You don’t always wash your hands

It is unacceptable to avoid hand washing after using the restroom. If you choose to exit the bathroom without first washing your hands, you will be bringing with you not just the bacteria you picked up from the door lock, the toilet flusher, and other surfaces, but also the germs you brought with you. Then, you’ll spread your germs to everything else you contact.

It’s also important to wash your hands before eating or preparing food, in case you don’t already. Otherwise, you might end up with food poisoning. The Centers for Disease Control and Prevention recommends washing hands after using the restroom, before eating, and after cleaning the litter box.

You avoid using soap

It’s a common misconception that soap just removes dirt and grime from hands. Bugs might be difficult to remove off the skin, but soap is a chemical combination designed for the task. Because bacteria and viruses have fatty outer surfaces, the chemicals in soap cause a chemical reaction that clings to the microbes and carries them off in the lather.

It’s also worth noting that liquid soap, which is less likely to be contaminated, is often more effective than barsoap.

Although it is less effective on extremely germy or oily hands, hand sanitizers containing at least 60% alcohol can aid in a situation.

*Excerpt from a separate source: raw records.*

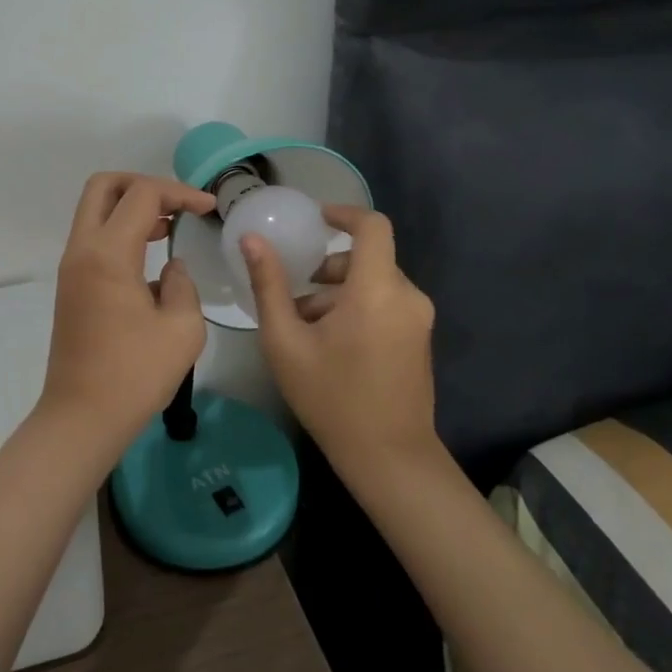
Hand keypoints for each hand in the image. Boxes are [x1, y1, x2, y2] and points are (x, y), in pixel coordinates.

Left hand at [43, 171, 215, 449]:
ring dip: (131, 207)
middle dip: (143, 184)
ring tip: (169, 225)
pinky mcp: (70, 285)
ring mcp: (71, 267)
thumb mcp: (182, 328)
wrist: (82, 418)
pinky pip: (93, 238)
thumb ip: (183, 285)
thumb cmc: (135, 375)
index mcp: (108, 254)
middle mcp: (82, 250)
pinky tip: (151, 255)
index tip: (209, 208)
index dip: (180, 192)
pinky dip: (120, 230)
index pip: (142, 195)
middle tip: (176, 204)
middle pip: (104, 186)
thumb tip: (171, 269)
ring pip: (94, 211)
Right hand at [241, 204, 437, 476]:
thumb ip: (269, 285)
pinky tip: (331, 344)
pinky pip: (386, 303)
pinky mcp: (420, 338)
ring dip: (339, 292)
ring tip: (306, 327)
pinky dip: (357, 308)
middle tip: (295, 292)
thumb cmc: (331, 398)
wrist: (389, 458)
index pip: (372, 226)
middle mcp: (406, 296)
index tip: (315, 218)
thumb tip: (251, 240)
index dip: (344, 213)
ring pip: (374, 283)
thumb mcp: (286, 341)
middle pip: (367, 258)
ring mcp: (418, 319)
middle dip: (328, 268)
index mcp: (377, 290)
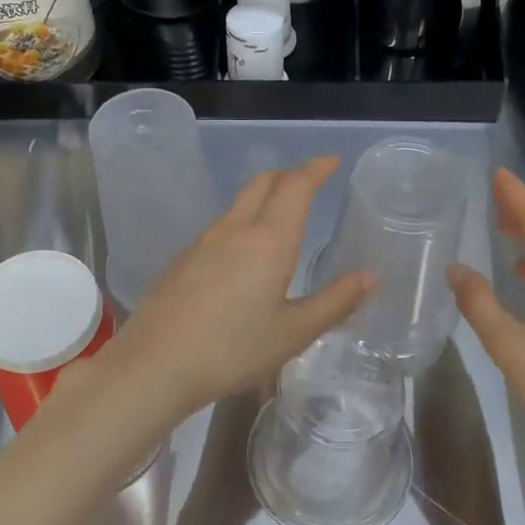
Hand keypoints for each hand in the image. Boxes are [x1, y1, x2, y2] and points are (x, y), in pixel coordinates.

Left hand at [90, 157, 372, 422]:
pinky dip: (241, 222)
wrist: (154, 364)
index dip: (315, 169)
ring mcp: (202, 243)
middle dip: (288, 175)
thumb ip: (334, 302)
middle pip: (262, 183)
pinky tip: (242, 254)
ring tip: (280, 215)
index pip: (295, 187)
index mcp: (268, 240)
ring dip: (262, 197)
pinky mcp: (181, 261)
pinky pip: (219, 227)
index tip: (331, 160)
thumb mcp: (293, 333)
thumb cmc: (232, 349)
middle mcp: (234, 230)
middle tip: (309, 182)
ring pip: (237, 204)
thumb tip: (370, 276)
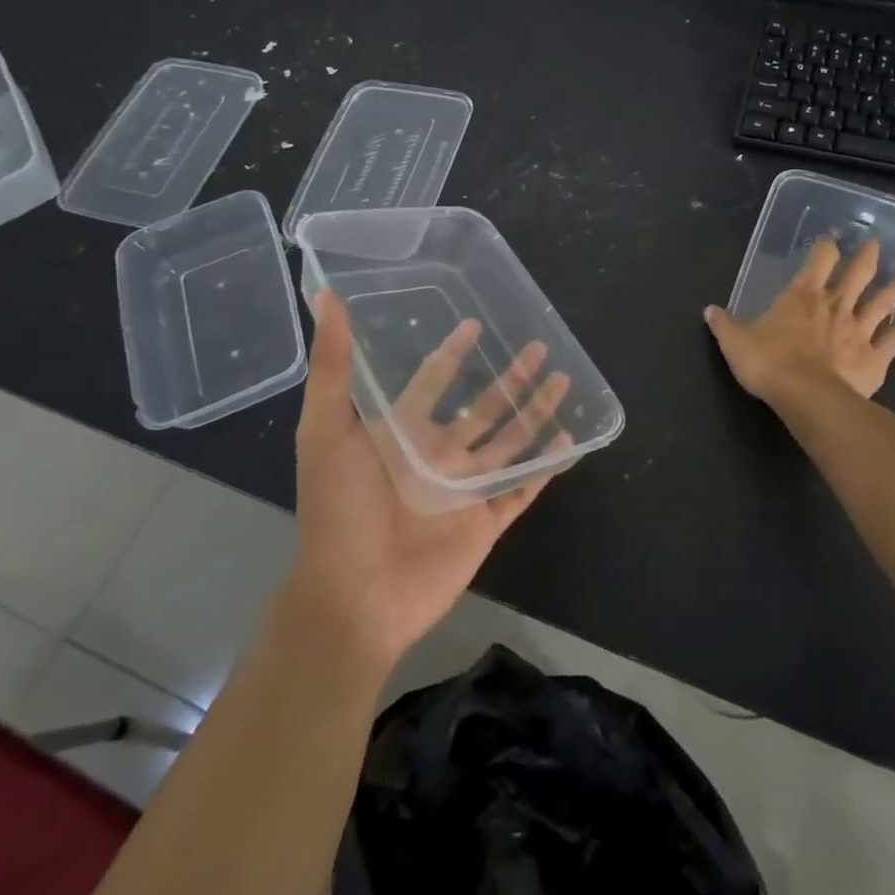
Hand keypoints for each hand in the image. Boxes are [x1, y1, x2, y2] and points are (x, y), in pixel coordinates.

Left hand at [283, 290, 564, 676]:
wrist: (354, 596)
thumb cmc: (338, 510)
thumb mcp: (324, 431)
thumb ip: (333, 368)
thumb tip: (325, 299)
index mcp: (402, 434)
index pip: (433, 380)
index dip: (451, 352)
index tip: (473, 324)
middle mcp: (437, 455)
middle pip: (483, 406)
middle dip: (510, 376)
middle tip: (538, 346)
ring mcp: (464, 489)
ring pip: (510, 440)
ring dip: (535, 411)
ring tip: (562, 380)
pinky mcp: (485, 521)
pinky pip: (523, 489)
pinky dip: (546, 467)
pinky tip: (569, 440)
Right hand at [703, 237, 894, 402]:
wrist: (806, 397)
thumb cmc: (769, 362)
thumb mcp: (735, 342)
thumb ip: (725, 324)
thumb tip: (709, 310)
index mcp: (803, 296)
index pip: (819, 259)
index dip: (826, 246)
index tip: (831, 239)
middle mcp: (836, 306)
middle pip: (858, 273)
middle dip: (867, 256)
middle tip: (874, 244)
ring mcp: (859, 331)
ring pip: (882, 304)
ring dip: (892, 291)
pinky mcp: (874, 359)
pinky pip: (892, 343)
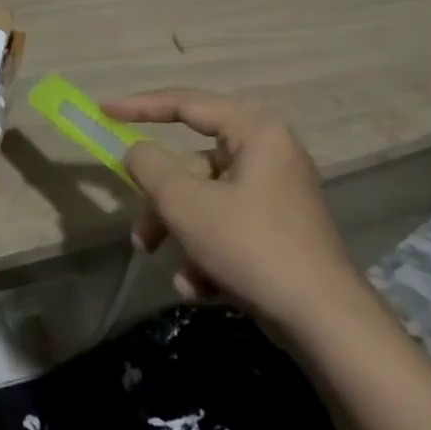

You need to spend more time scrubbing

If you quickly rinse off the soap, it will be ineffective. To properly clean your skin, you need to scrub for at least 20 to 30 seconds. Get some blood flowing by massaging your palms, backs of your hands, and in between your fingers at that time. Scrub with interlaced fingers by placing one hand on top of the other. In this method, you may protect both sets of fingers from harm.

One place many people don’t think to check is under their fingernails, which is where a lot of germs and viruses hide. Rub the finger tips of your right hand on the palm of your left hand and vice versa to clean under your nails.

You always make use of hand dryers

Scientific research has proven that paper towels are superior. Wet hands transfer bacteria more readily than dry hands, and the biggest problem is that individuals don’t use hand dryers long enough to dry their hands completely.